I, personally, I am not a fan of "soft" or "intr" mount options, because they can result in I/O syscalls returning EINTR, which is not POSIX and not expected by most applications. Having said that, you can safely use them for NFSv3. It is the open/lock state in NFSv4 that gets "confused" when an RPC involving locking terminates via interruption (a signal) or times out ("soft").
I am looking to apply updates to my servers and want to verify that the fix established here has been applied to FreeBSD 12.X. How can I see which kernel versions this patch was applied to so that I can be confident when moving forward?

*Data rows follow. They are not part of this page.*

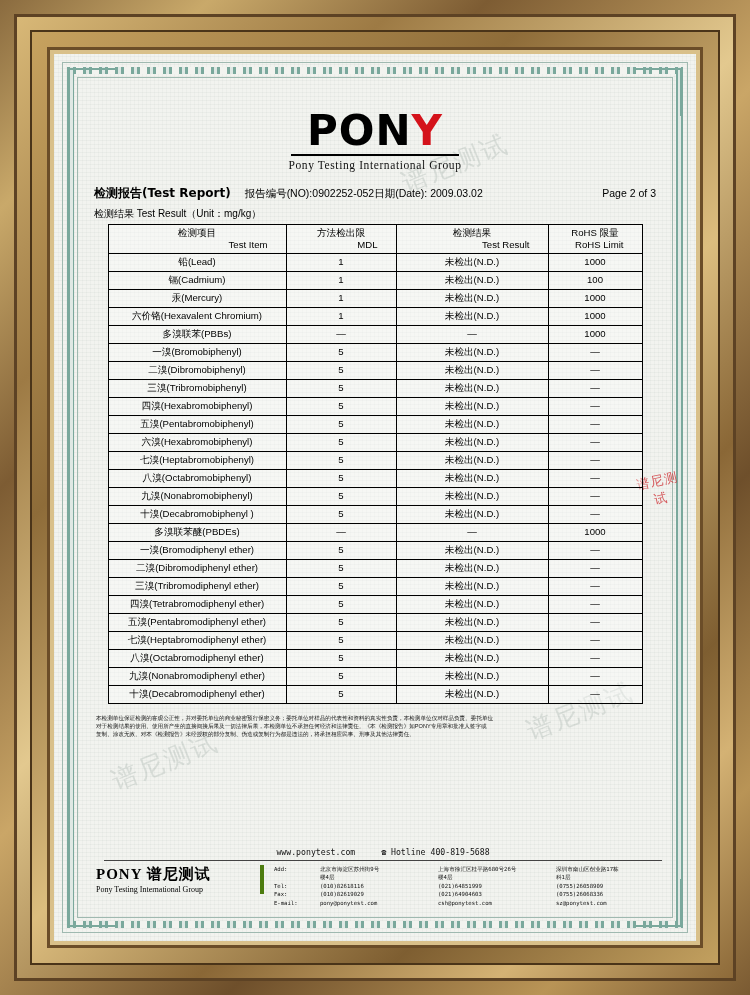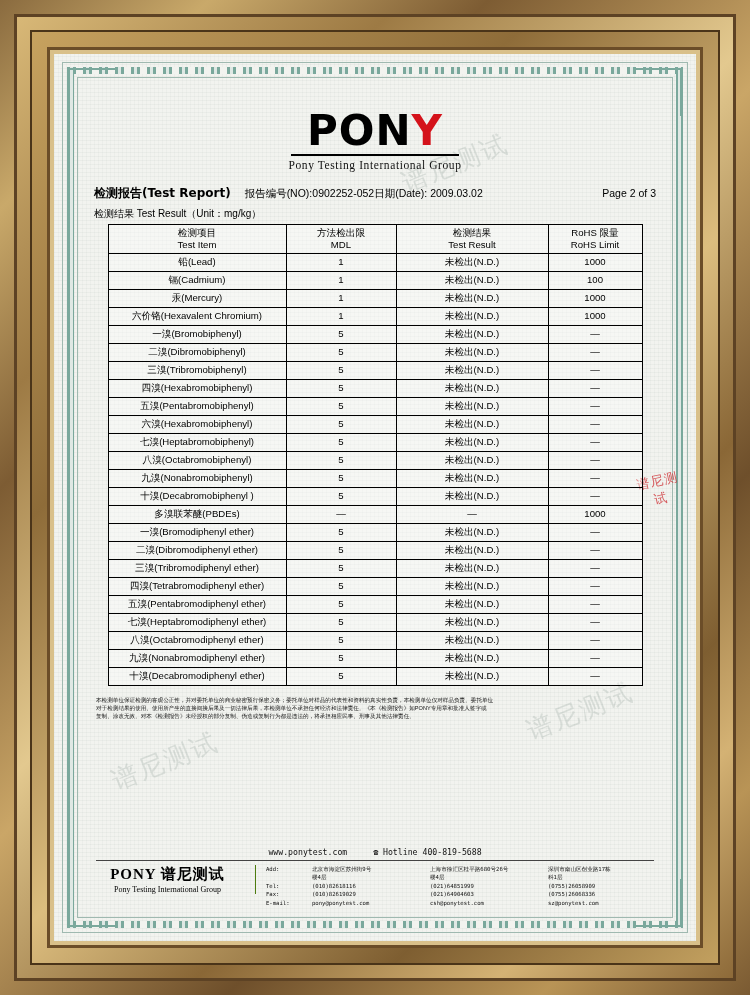--- a/index.html
+++ b/index.html
@@ -195,7 +195,7 @@
   .col-res { width: 152px; }
   .col-lim { width: 94px; }
   .th-l1 { display: block; }
-  .th-l2 { display: block; }
+  .th-l2 { display: block; text-align: right; }
   td.item { text-align: center; }
   
   .disclaimer {

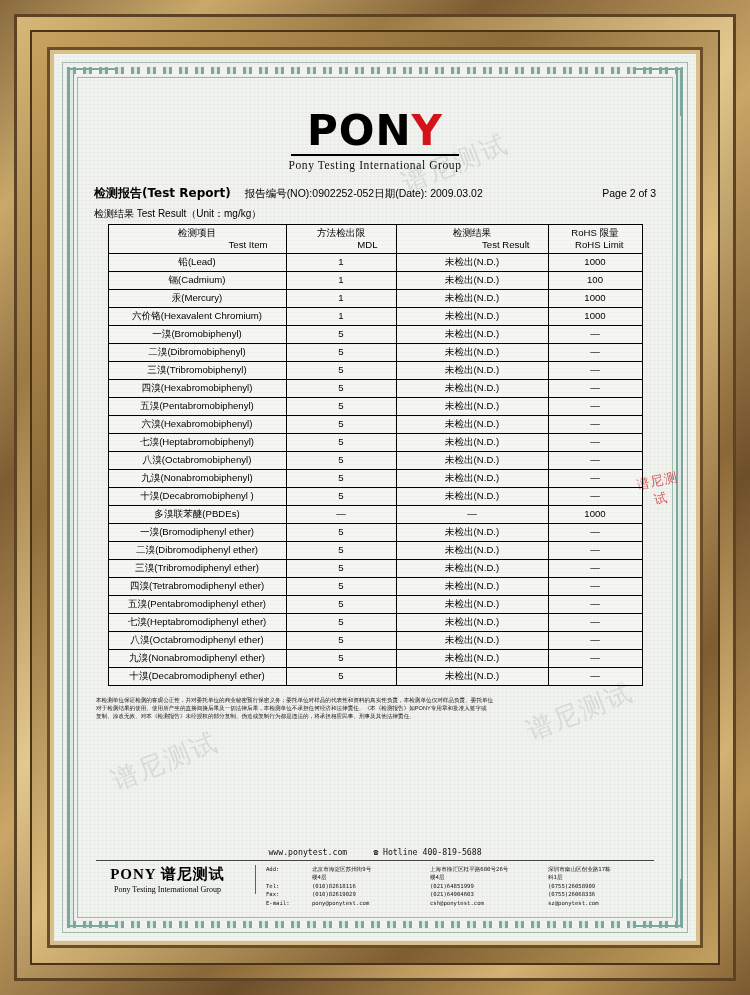--- a/index.html
+++ b/index.html
@@ -381,6 +381,12 @@
               <td class="item">六价铬(Hexavalent Chromium)</td>
               <td>1</td>
               <td>未检出(N.D.)</td>
+              <td>1000</td>
+            </tr>
+            <tr>
+              <td class="item">多溴联苯(PBBs)</td>
+              <td>—</td>
+              <td>—</td>
               <td>1000</td>
             </tr>
             <tr>

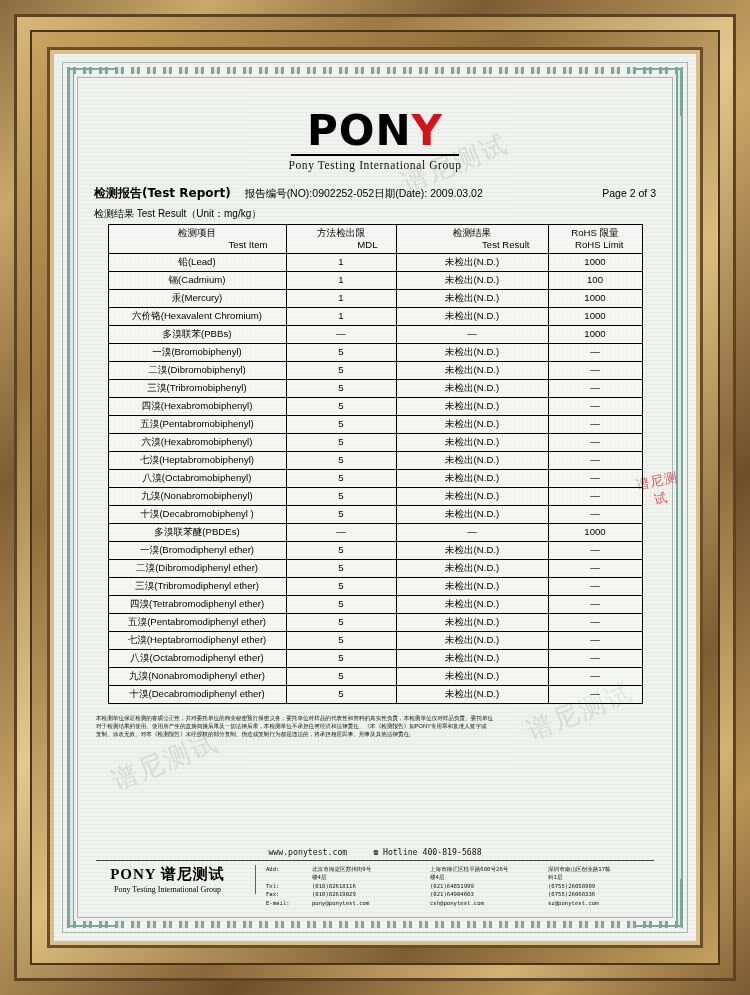--- a/index.html
+++ b/index.html
@@ -213,7 +213,7 @@
   
   .footer {
     position: absolute;
-    left: 0; bottom: 0;
+    left: 8px; bottom: 0;
     width: 574px;
   }
   .footer-web {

The patch is in 12.3. To see this, you'd need to play around with git. (There might be some clone in github that you can look at, so you don't have to bother to git clone, etc.?) --> I'll admit I don't even know what the release branches are called in the git clone, since I only mess with main and stable/N.
Thank you. Knowing that the patch is in 12.3 is helpful.
Since the 13.1 release has this fix, close the PR.